My mother has always been a model of strength for me. And I don’t mean only physical strength which by itself would be an amazing feat. She took care of nine children, most of the time without the modern “luxuries” of refrigerators, wash machines, dishwashers, etc. One of my early memories of my mom is seeing her outside in the backyard boiling our clothes in a big “cauldron,” while turning them with a wooden stick. But all that strength was puny compared to her strength of character.

Being around my mom doomed me, for the good. Seeing her share her meager resources with total strangers gave me a bias for the poor. Observing how she always told the truth even when it was not convenient made me a prisoner of truth-telling. And her honesty while handling finances forever freed me from the thought that I could possibly get ahead by taking some unlawful detour. My mother pretty much ensured that I would be poor for the rest of my life. Her detachment from the love of money made me a giver not a keeper. My mother doomed me and I am so thankful for that!

Our study this weekend will feature the story of a man whose life was also “doomed” when he came face-to-face with Jesus. Zacchaeus was a very short man but he grew in stature the moment he saw Jesus. Not physical but moral stature. Jesus took a short walk to Zacchaeus’ home where he was going to have dinner and at the end of that walk the unscrupulous, odious tax collector was talking about the poor in a way he had never talked about them ever before.

Isn’t it fascinating to think that in such a short period of time the subject that surfaced right away was the plight of the poor? Do you think Jesus felt passionate about that issue? Of course, personal integrity surfaced as well. Zacchaeus decided to pay back four times the people he had defrauded. In my mind I imagine Zacchaeus asking Jesus, after Jesus talked to him about repentance and the hope of eternal life. “Lord, what should I should do?”

Jesus could have answered that question in more vague terms. “Walk righteously.” “Make your life count from now on.” Whatever. But instead, Jesus was practical and precise. He touched upon the only area of Zacchaeus’ life where he didn’t feel “short.” Zacchaeus was not short on cash. Luke calls him “very rich,” but the more appropriate expression should be “filthy rich.” So I imagine Jesus may have told him something like, “You know, ‘Z’, part of the money you have in the bank is not even legitimately yours, since you got it at the expense of the common man on the street.”

That’s all Jesus needed to say. Zacchaeus got the message and he didn’t even need to call his wife and children to tell them of the major downsizing that was about to happen in their lives. He got up in the middle of dinner and made an announcement that would be the nightmare of any financial planner anywhere: “I will give half my wealth to the poor, Lord, and if I have cheated people on their taxes, I will give them back four times as much!” (Luke 19:8).

Like I said, Jesus “doomed” Zacchaeus somewhat like my mom “doomed” me. When Jesus came to dinner, Zacchaeus understood clearly for the first time the necessity of making restitution. And for the first time in his life he got connected with Kingdom priorities. Zacchaeus would never be the same again. In fact, some traditions place him as the Bishop of Caesarea later on. In other words, a dignified, but otherwise poor man.
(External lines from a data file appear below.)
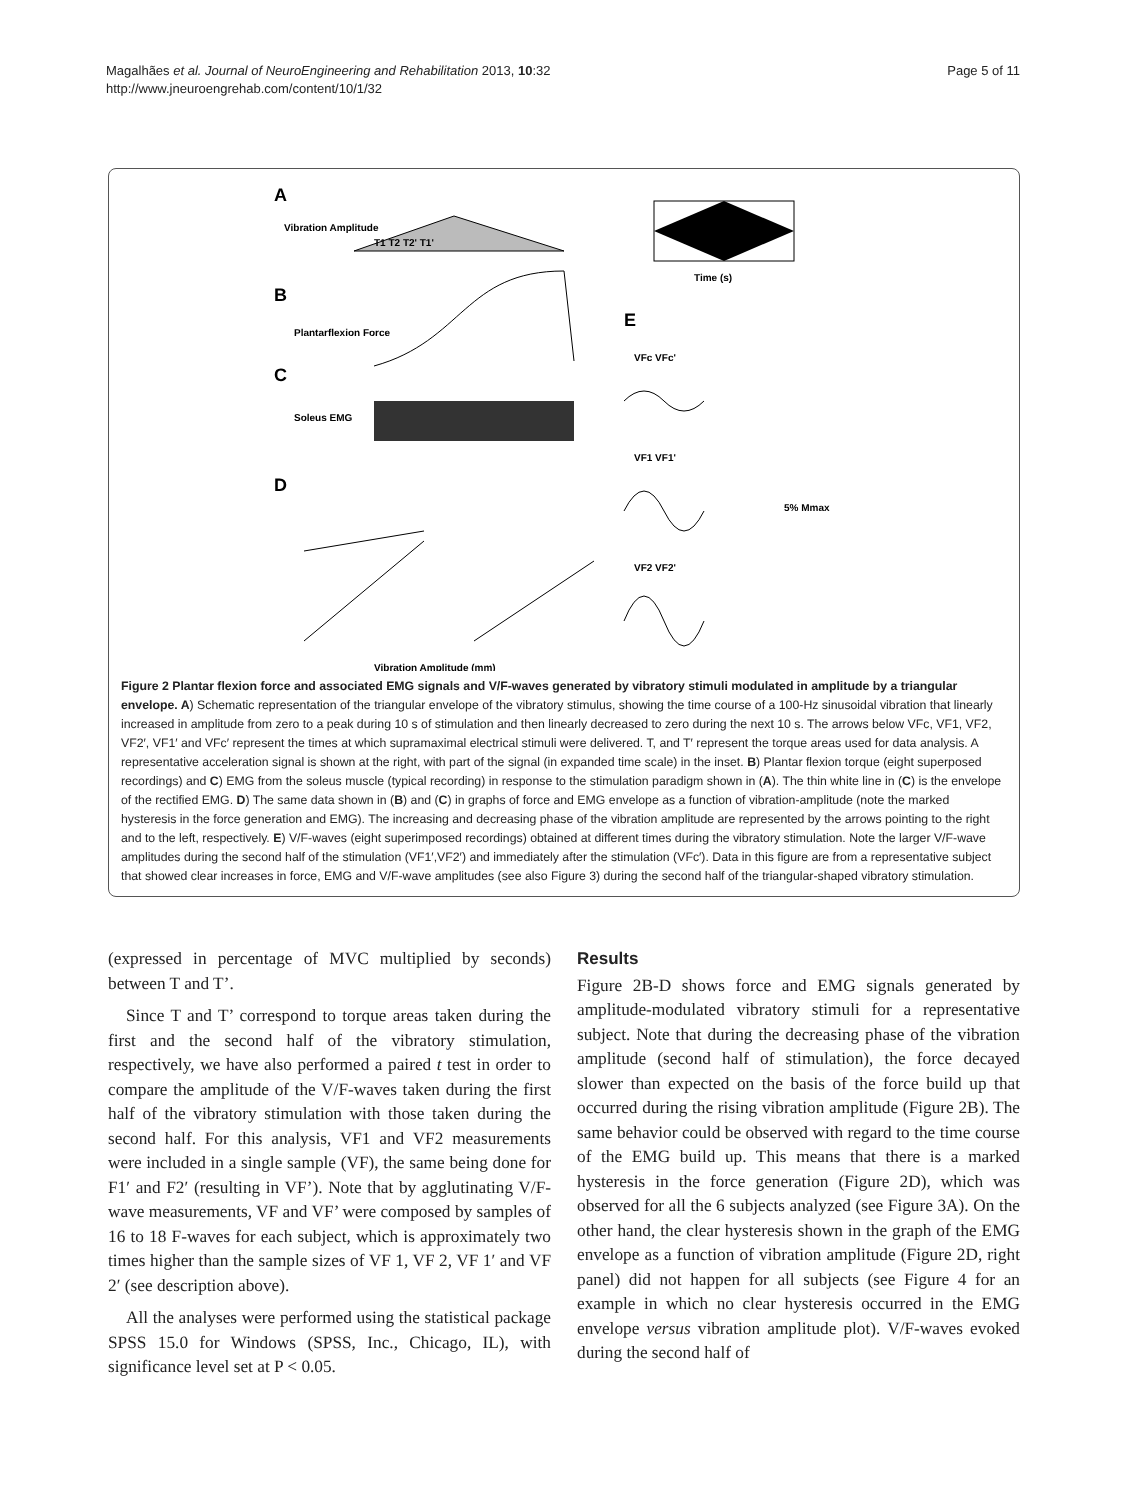Magalhães et al. Journal of NeuroEngineering and Rehabilitation 2013, 10:32
http://www.jneuroengrehab.com/content/10/1/32
Page 5 of 11
A
Vibration Amplitude
T1 T2 T2' T1'
Time (s)
B
Plantarflexion Force
C
Soleus EMG
D
Vibration Amplitude (mm)
E
VFc VFc'
VF1 VF1'
VF2 VF2'
5% Mmax
Figure 2 Plantar flexion force and associated EMG signals and V/F-waves generated by vibratory stimuli modulated in amplitude by a triangular envelope. A) Schematic representation of the triangular envelope of the vibratory stimulus, showing the time course of a 100-Hz sinusoidal vibration that linearly increased in amplitude from zero to a peak during 10 s of stimulation and then linearly decreased to zero during the next 10 s. The arrows below VFc, VF1, VF2, VF2′, VF1′ and VFc′ represent the times at which supramaximal electrical stimuli were delivered. T, and T′ represent the torque areas used for data analysis. A representative acceleration signal is shown at the right, with part of the signal (in expanded time scale) in the inset. B) Plantar flexion torque (eight superposed recordings) and C) EMG from the soleus muscle (typical recording) in response to the stimulation paradigm shown in (A). The thin white line in (C) is the envelope of the rectified EMG. D) The same data shown in (B) and (C) in graphs of force and EMG envelope as a function of vibration-amplitude (note the marked hysteresis in the force generation and EMG). The increasing and decreasing phase of the vibration amplitude are represented by the arrows pointing to the right and to the left, respectively. E) V/F-waves (eight superimposed recordings) obtained at different times during the vibratory stimulation. Note the larger V/F-wave amplitudes during the second half of the stimulation (VF1′,VF2′) and immediately after the stimulation (VFc′). Data in this figure are from a representative subject that showed clear increases in force, EMG and V/F-wave amplitudes (see also Figure 3) during the second half of the triangular-shaped vibratory stimulation.
(expressed in percentage of MVC multiplied by seconds) between T and T’.
Since T and T’ correspond to torque areas taken during the first and the second half of the vibratory stimulation, respectively, we have also performed a paired t test in order to compare the amplitude of the V/F-waves taken during the first half of the vibratory stimulation with those taken during the second half. For this analysis, VF1 and VF2 measurements were included in a single sample (VF), the same being done for F1′ and F2′ (resulting in VF’). Note that by agglutinating V/F-wave measurements, VF and VF’ were composed by samples of 16 to 18 F-waves for each subject, which is approximately two times higher than the sample sizes of VF 1, VF 2, VF 1′ and VF 2′ (see description above).
All the analyses were performed using the statistical package SPSS 15.0 for Windows (SPSS, Inc., Chicago, IL), with significance level set at P < 0.05.
Results
Figure 2B-D shows force and EMG signals generated by amplitude-modulated vibratory stimuli for a representative subject. Note that during the decreasing phase of the vibration amplitude (second half of stimulation), the force decayed slower than expected on the basis of the force build up that occurred during the rising vibration amplitude (Figure 2B). The same behavior could be observed with regard to the time course of the EMG build up. This means that there is a marked hysteresis in the force generation (Figure 2D), which was observed for all the 6 subjects analyzed (see Figure 3A). On the other hand, the clear hysteresis shown in the graph of the EMG envelope as a function of vibration amplitude (Figure 2D, right panel) did not happen for all subjects (see Figure 4 for an example in which no clear hysteresis occurred in the EMG envelope versus vibration amplitude plot). V/F-waves evoked during the second half of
So, I am just wondering, if you are a follower of Christ, in what ways has He “doomed” you?

What arch principles of righteous living have invaded your soul since you gave your life to Jesus?

Have you ever done anything for the sake of Christ that your friends thought was “outrageous” or even “crazy”?

Do you need to make restitution in words or deeds?

How do you feel about people like Zacchaeus, who appear to be outside of God’s grasp?

And finally, what have you done to comfort the poor?

I hope you will take these questions to heart and not rest until you feel like you have been “doomed” enough.